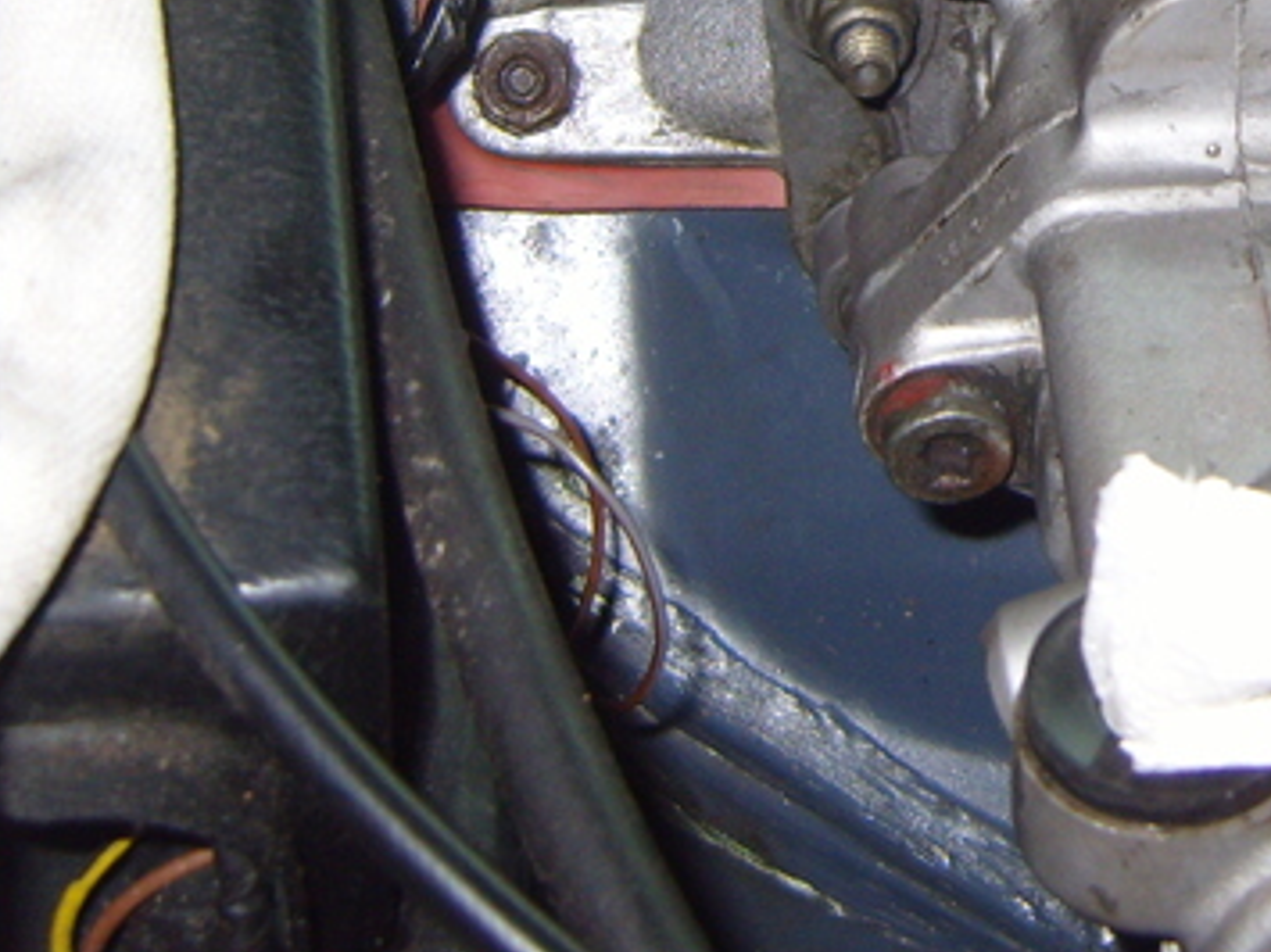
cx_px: 1242
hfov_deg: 19.0
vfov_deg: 14.3
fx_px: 3707
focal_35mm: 101
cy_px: -115
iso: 100
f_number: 2.8
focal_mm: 7.4
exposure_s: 1/30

----

* [Activity] Set down each line from the line containing "hfov_deg: 19.0" through the final line of the data, exactly and with nothing added.

* [Exercise response]
hfov_deg: 19.0
vfov_deg: 14.3
fx_px: 3707
focal_35mm: 101
cy_px: -115
iso: 100
f_number: 2.8
focal_mm: 7.4
exposure_s: 1/30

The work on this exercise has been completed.